Login completes but groups claim is empty in the ID token. Most common Okta gotcha — the default custom server doesn't emit groups until you define the claim (step 4 above). Decode the ID token at jwt.io to confirm. If the claim is defined but empty, check the regex filter in step 4 — certctl-.* matches names like certctl-engineers but NOT engineers.

ErrIssuerMismatch after correctly configuring the discovery URL. The issuer claim Okta puts in the ID token MUST match OIDCProvider.IssuerURL byte-for-byte, including trailing slash. The default custom server emits https://<your-org>.okta.com/oauth2/default (no trailing slash); the org server emits https://<your-org>.okta.com. Don't append a trailing slash to either.

Login succeeds but the certctl User.Email is empty. The email scope wasn't requested OR the user's email isn't verified at Okta. Add email to the certctl scopes config and ensure Okta's user has a verified primary email.

Okta returns "PKCE code verifier required". The certctl service hard-codes PKCE-S256 on every login (RFC 9700 mandate). If Okta is rejecting the verifier, the most likely cause is a misconfigured app type — confirm the Okta application is "Web Application" (which supports auth-code + PKCE), not "Single-Page Application" (which has different token-binding rules) or "Native App".
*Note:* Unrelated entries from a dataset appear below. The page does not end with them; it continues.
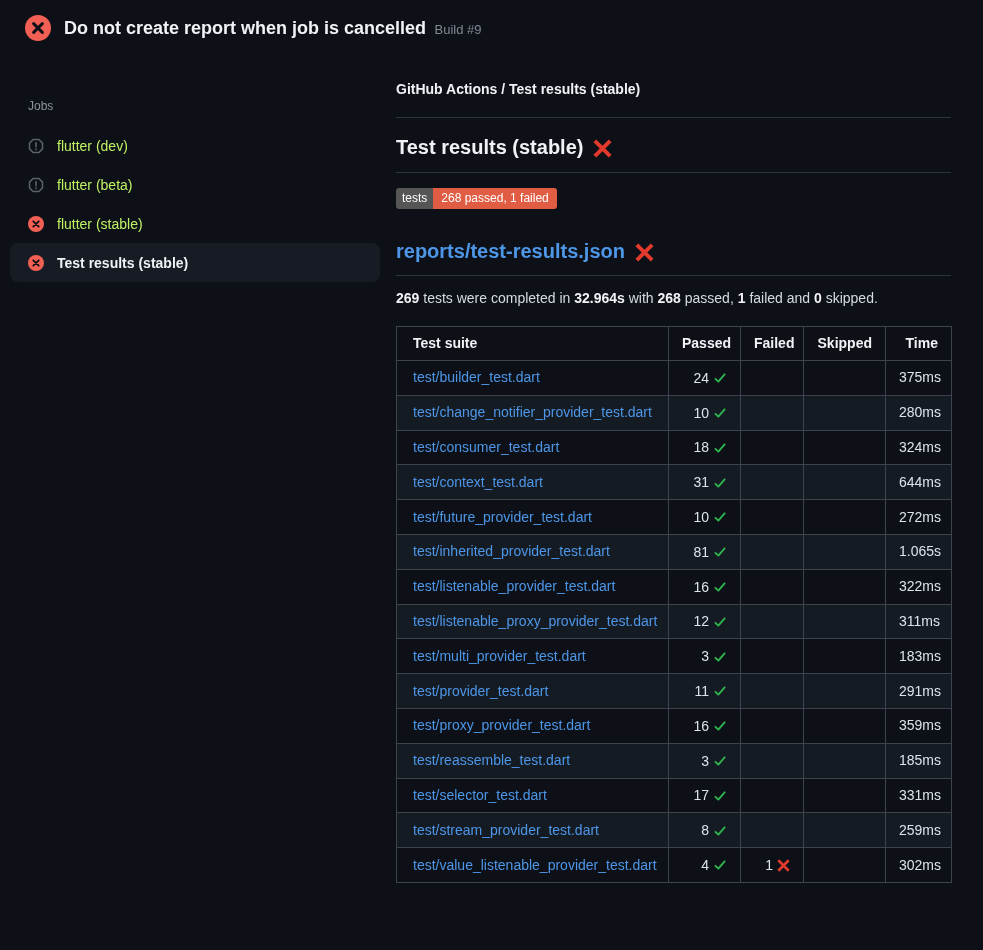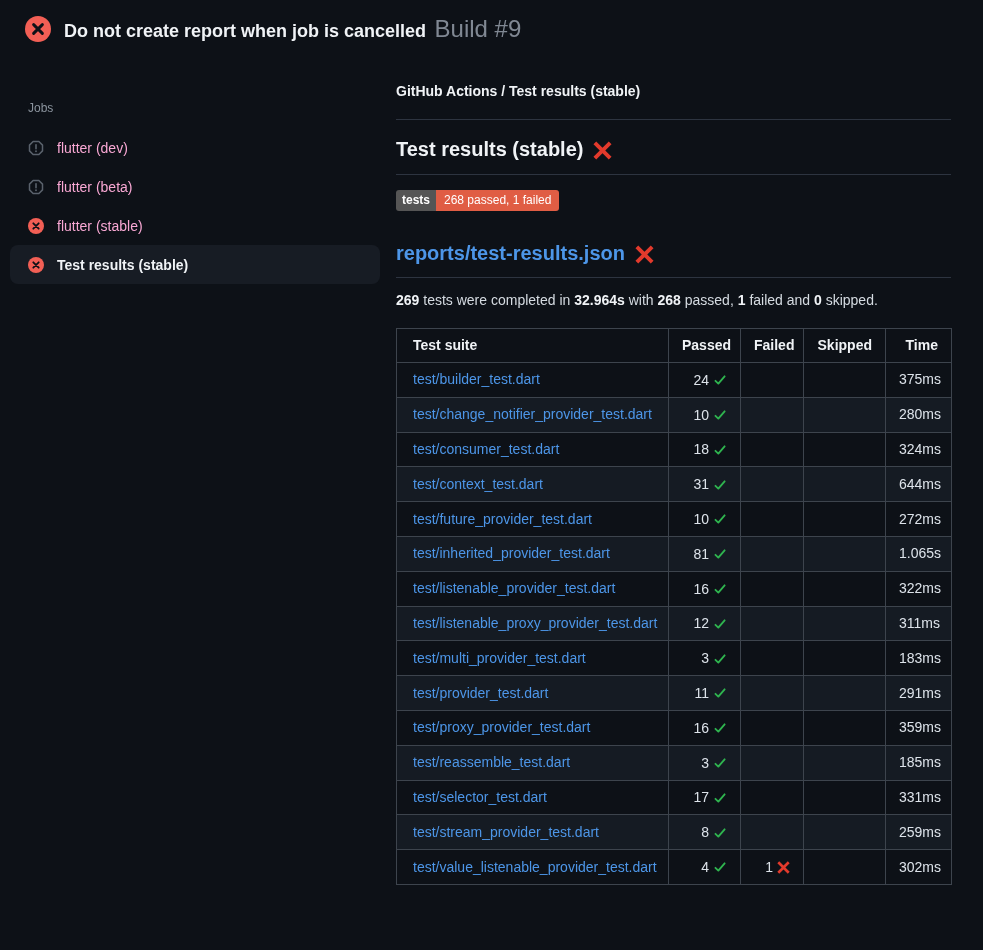--- a/index.html
+++ b/index.html
@@ -12,38 +12,38 @@
   }
   .icon { display:inline-flex; align-items:center; justify-content:center; flex:none; }
   .icon svg { display:block; }
 
   
   .app-header {
     display:flex; align-items:center; gap:13px;
     padding:15px 24px 15px 25px;
   }
   .app-title { font-size:18px; font-weight:bold; color:#f0f3f6; white-space:nowrap; }
-  .app-build { font-size:24px; font-weight:normal; color:#808893; margin-left:4px; }
+  .app-build { font-size:13px; font-weight:normal; color:#808893; margin-left:4px; }
 
   
   .layout { display:flex; align-items:flex-start; }
 
   
   .sidebar { width:380px; flex:none; padding:19px 0 0 10px; }
   .summary-item {
     display:flex; align-items:center; gap:13px;
     height:36px; padding-left:18px;
     font-size:14px; color:#e6edf3; border-radius:6px; cursor:pointer;
   }
   .jobs-label { margin-top:24px; padding-left:18px; font-size:12px; color:#8b949e; }
   .jobs-list { margin-top:13px; }
   .job-item {
     display:flex; align-items:center; gap:13px;
     height:39px; padding-left:18px;
-    font-size:14px; color:#f9a8d4; border-radius:8px; cursor:pointer;
+    font-size:14px; color:#bef264; border-radius:8px; cursor:pointer;
   }
   .job-item.selected { background:#171c24; font-weight:bold; color:#f0f3f6; }
 
   
   .main { flex:1; padding:25px 32px 0 16px; min-width:0; }
   .breadcrumb { font-size:14px; font-weight:bold; color:#f0f3f6; }
   .status-line { margin-top:6px; font-size:12px; color:#8b949e; }
   .divider { border:0; border-top:1px solid #2d3440; margin-top:20px; }
 
   .section-heading {
@@ -51,21 +51,21 @@
     border-bottom:1px solid #2d3440;
     display:flex; align-items:center; gap:10px;
     font-size:20px; font-weight:bold; color:#f0f3f6; line-height:28px;
   }
   .report-heading { margin-top:28px; padding-bottom:10px; }
   .report-link { color:#4d96e8; text-decoration:none; }
   .heading-x { transform:translateY(1px); }
 
   .badge { display:inline-flex; margin-top:15px; border-radius:3px; overflow:hidden;
            font-size:12px; line-height:14px; color:#ffffff; }
-  .badge-label { background:#555555; padding:3px 6px 4px;font-weight:bold; }
+  .badge-label { background:#555555; padding:3px 6px 4px; }
   .badge-value { background:#e05d44; padding:3px 8px 4px; }
 
   .summary-text { margin-top:12px; font-size:14px; line-height:20px; color:#d5dbe1; }
   .summary-text strong { color:#f0f3f6; }
 
   
   table.results {
     margin-top:18px; border-collapse:collapse; table-layout:fixed;
     width:555px; font-size:14px;
   }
Custom-server access policies blocking the login. By default the default custom authorization server has an "Access Policy" with one rule allowing all clients + all users. If you've tightened this (production hygiene), add a rule that allows the certctl client + the certctl-* groups: Security → API → Authorization Servers → default → Access Policies → → Add Rule.

Validation checklist

Same as keycloak.md, with Okta-specific values + the access-policy check above.

Sign-off: _______________ (operator) on _______________ (date).